ACE, Higher Education Groups Back BRIDGE Act for DACA Recipients
January 13, 2017

Fate of DACA and Nation’s Immigration Policy Under Trump Administration Is Uncertain

​Sens. Lindsey Graham (R-SC) and Dick Durbin (D-IL) introduced a bill yesterday to provide temporary relief from deportation and employment authorization for recipients of Deferred Action for Childhood Arrivals (DACA) status and DACA-eligible individuals.

The DACA program, established in 2012 under President Obama via executive action, permits young undocumented immigrants who came to the United States as children and meet certain other criteria to stay for two years at a time without fear of deportation and to obtain work permits.

More than 750,000 young people have received DACA status since the program’s creation, many of whom are college students. In a letter (303 KB PDF) yesterday to Graham and Durbin, ACE and 20 other higher education associations expressed support for their legislation, known as the Bar Removal of Individuals Who Dream and Grow Our Economy (BRIDGE) Act (S. 128).

“The bill would extend fundamental fairness to these students, permitting them to continue studying or working and establish a firm statutory basis for the program while Congress debates legislation addressing a permanent solution,” the groups wrote.
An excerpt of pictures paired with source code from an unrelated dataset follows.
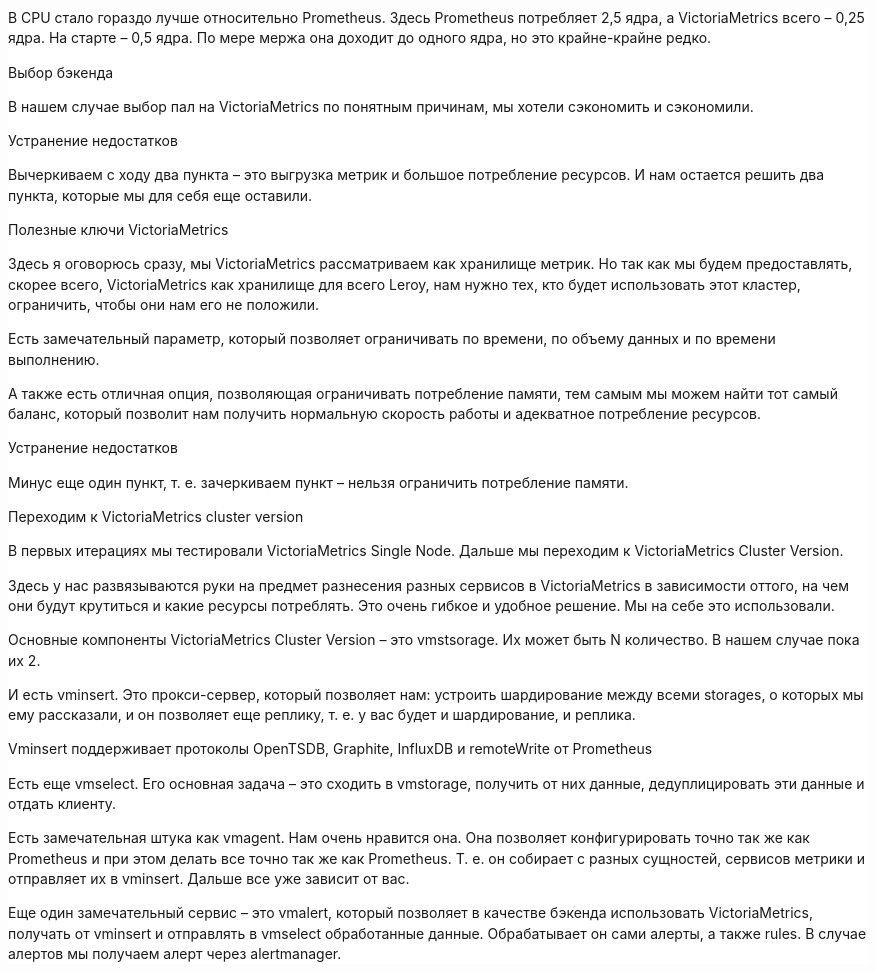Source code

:В CPU стало гораздо лучше относительно Prometheus. Здесь Prometheus потребляет 2,5 ядра, а VictoriaMetrics всего – 0,25 ядра. На старте – 0,5 ядра. По мере мержа она доходит до одного ядра, но это крайне-крайне редко.

Выбор бэкенда

В нашем случае выбор пал на VictoriaMetrics по понятным причинам, мы хотели сэкономить и сэкономили. 

Устранение недостатков

Вычеркиваем с ходу два пункта – это выгрузка метрик и большое потребление ресурсов. И нам остается решить два пункта, которые мы для себя еще оставили. 

Полезные ключи VictoriaMetrics

Здесь я оговорюсь сразу, мы VictoriaMetrics рассматриваем как хранилище метрик. Но так как мы будем предоставлять, скорее всего, VictoriaMetrics как хранилище для всего Leroy, нам нужно тех, кто будет использовать этот кластер, ограничить, чтобы они нам его не положили. 

Есть замечательный параметр, который позволяет ограничивать по времени, по объему данных и по времени выполнению. 

А также есть отличная опция, позволяющая ограничивать потребление памяти, тем самым мы можем найти тот самый баланс, который позволит нам получить нормальную скорость работы и адекватное потребление ресурсов. 

Устранение недостатков

Минус еще один пункт, т. е. зачеркиваем пункт – нельзя ограничить потребление памяти.

Переходим к VictoriaMetrics cluster version

В первых итерациях мы тестировали VictoriaMetrics Single Node. Дальше мы переходим к VictoriaMetrics Cluster Version.

Здесь у нас развязываются руки на предмет разнесения разных сервисов в VictoriaMetrics в зависимости оттого, на чем они будут крутиться и какие ресурсы потреблять. Это очень гибкое и удобное решение. Мы на себе это использовали. 

Основные компоненты VictoriaMetrics Cluster Version – это vmstsorage. Их может быть N количество. В нашем случае пока их 2. 

И есть vminsert. Это прокси-сервер, который позволяет нам: устроить шардирование между всеми storages, о которых мы ему рассказали, и он позволяет еще реплику, т. е. у вас будет и шардирование, и реплика. 

Vminsert поддерживает протоколы OpenTSDB, Graphite, InfluxDB и remoteWrite от Prometheus

Есть еще vmselect. Его основная задача – это сходить в vmstorage, получить от них данные, дедуплицировать эти данные и отдать клиенту. 

Есть замечательная штука как vmagent. Нам очень нравится она. Она позволяет конфигурировать точно так же как Prometheus и при этом делать все точно так же как Prometheus. Т. е. он собирает с разных сущностей, сервисов метрики и отправляет их в vminsert. Дальше все уже зависит от вас.

Еще один замечательный сервис – это vmalert, который позволяет в качестве бэкенда использовать VictoriaMetrics, получать от vminsert и отправлять в vmselect обработанные данные. Обрабатывает он сами алерты, а также rules. В случае алертов мы получаем алерт через alertmanager.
The temporary protected status granted under the BRIDGE Act would expire after three years.

Other supporters of the bill include Sens. Lisa Murkowski (R-AK), Jeff Flake (R-AZ), Dianne Feinstein (D-CA), Charles Schumer (D-NY) and Kamala Harris (D-CA). Reps. Mike Coffman (R-CO) and Luis Gutierrez (D-IL) are introducing companion legislation in the House.
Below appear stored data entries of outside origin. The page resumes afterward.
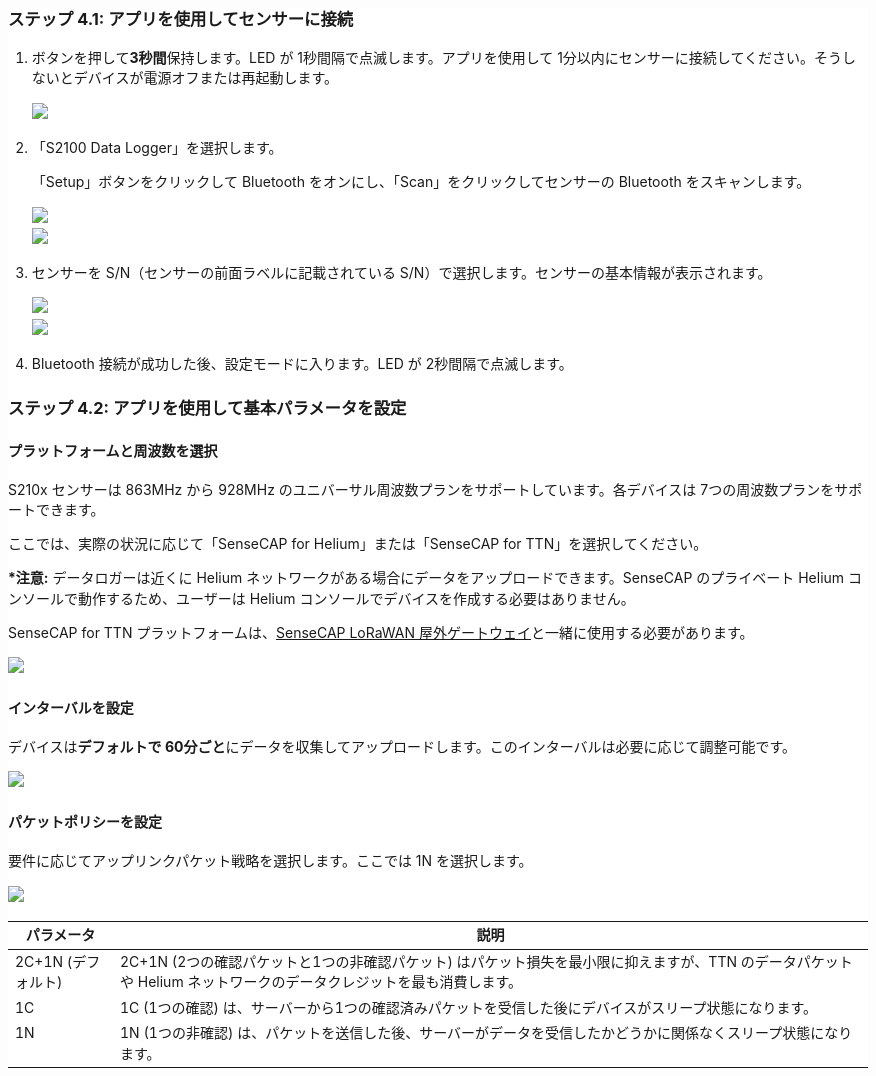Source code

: ### ステップ 4.1: アプリを使用してセンサーに接続

1. ボタンを押して**3秒間**保持します。LED が 1秒間隔で点滅します。アプリを使用して 1分以内にセンサーに接続してください。そうしないとデバイスが電源オフまたは再起動します。

   <div style={{textAlign:'center'}}><img src="https://files.seeedstudio.com/wiki/SenseCAP-S2110/12V_RS485_Sensor/19.png" style={{width:400, height:'auto', "border-radius": '6.66px' }}/></div>

2. 「S2100 Data Logger」を選択します。

   「Setup」ボタンをクリックして Bluetooth をオンにし、「Scan」をクリックしてセンサーの Bluetooth をスキャンします。

   <div style={{textAlign:'center'}}><img src="https://files.seeedstudio.com/wiki/SenseCAP-S2110/12V_RS485_Sensor/20.png" style={{width:400, height:'auto', "border-radius": '6.66px' }}/></div>
   <div style={{textAlign:'center'}}><img src="https://files.seeedstudio.com/wiki/SenseCAP-S2110/12V_RS485_Sensor/21.png" style={{width:400, height:'auto', "border-radius": '6.66px' }}/></div>

3. センサーを S/N（センサーの前面ラベルに記載されている S/N）で選択します。センサーの基本情報が表示されます。

   <div style={{textAlign:'center'}}><img src="https://files.seeedstudio.com/wiki/SenseCAP-S2110/12V_RS485_Sensor/22.png" style={{width:400, height:'auto', "border-radius": '6.66px' }}/></div>
   <div style={{textAlign:'center'}}><img src="https://files.seeedstudio.com/wiki/SenseCAP-S2110/12V_RS485_Sensor/23.png" style={{width:400, height:'auto', "border-radius": '6.66px' }}/></div>

4. Bluetooth 接続が成功した後、設定モードに入ります。LED が 2秒間隔で点滅します。

### ステップ 4.2: アプリを使用して基本パラメータを設定

#### プラットフォームと周波数を選択

S210x センサーは 863MHz から 928MHz のユニバーサル周波数プランをサポートしています。各デバイスは 7つの周波数プランをサポートできます。

ここでは、実際の状況に応じて「SenseCAP for Helium」または「SenseCAP for TTN」を選択してください。

**\*注意:** データロガーは近くに Helium ネットワークがある場合にデータをアップロードできます。SenseCAP のプライベート Helium コンソールで動作するため、ユーザーは Helium コンソールでデバイスを作成する必要はありません。

SenseCAP for TTN プラットフォームは、[SenseCAP LoRaWAN 屋外ゲートウェイ](https://www.seeedstudio.com/LoRaWAN-Gateway-EU868-p-4305.html)と一緒に使用する必要があります。

<div style={{textAlign:'center'}}><img src="https://files.seeedstudio.com/wiki/SenseCAP-S2110/12V_RS485_Sensor/25.png" style={{width:400, height:'auto', "border-radius": '6.66px' }}/></div>

#### インターバルを設定

デバイスは**デフォルトで 60分ごと**にデータを収集してアップロードします。このインターバルは必要に応じて調整可能です。

<div style={{textAlign:'center'}}><img src="https://files.seeedstudio.com/wiki/SenseCAP-S2110/12V_RS485_Sensor/26.png" style={{width:400, height:'auto', "border-radius": '6.66px' }}/></div>

#### パケットポリシーを設定

要件に応じてアップリンクパケット戦略を選択します。ここでは 1N を選択します。

<div style={{textAlign:'center'}}><img src="https://files.seeedstudio.com/wiki/SenseCAP-S2110/12V_RS485_Sensor/27.png" style={{width:400, height:'auto', "border-radius": '6.66px' }}/></div>

| **パラメータ** | **説明** |
| - | - |
| 2C+1N (デフォルト) | 2C+1N (2つの確認パケットと1つの非確認パケット) はパケット損失を最小限に抑えますが、TTN のデータパケットや Helium ネットワークのデータクレジットを最も消費します。 |
| 1C | 1C (1つの確認) は、サーバーから1つの確認済みパケットを受信した後にデバイスがスリープ状態になります。 |
| 1N | 1N (1つの非確認) は、パケットを送信した後、サーバーがデータを受信したかどうかに関係なくスリープ状態になります。 |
The fate of both DACA and the BRIDGE Act is unclear at this point. During his confirmation hearing Tuesday, Sen. Jeff Sessions (R-AL), who has been nominated to be attorney general, said repealing DACA would “certainly be constitutional.” Sessions previously called DACA policy a “colossal executive overreach,” as Politico’s Morning Education reported this week.

Sessions said Tuesday that as attorney general, he would “have no objection to have a decision to ban that order because it is very questionable, in my opinion, constitutionally," though he stopped short of saying he would encourage the president-elect to do so. (For more on DACA and this week’s confirmation hearings, see “Dreamers Face Uncertain Future After Confirmation Hearings” in TIME.)

Amid uncertainty about the fate of DACA and the nation’s immigration policy under the Trump administration, ACE released an issue brief (157 KB PDF) in December that addresses matters such as the data DACA applicants submitted in their applications; sanctuary campuses; institutional pledges of non-cooperation; and complying with requests by federal officials for records identifying undocumented students or other community members.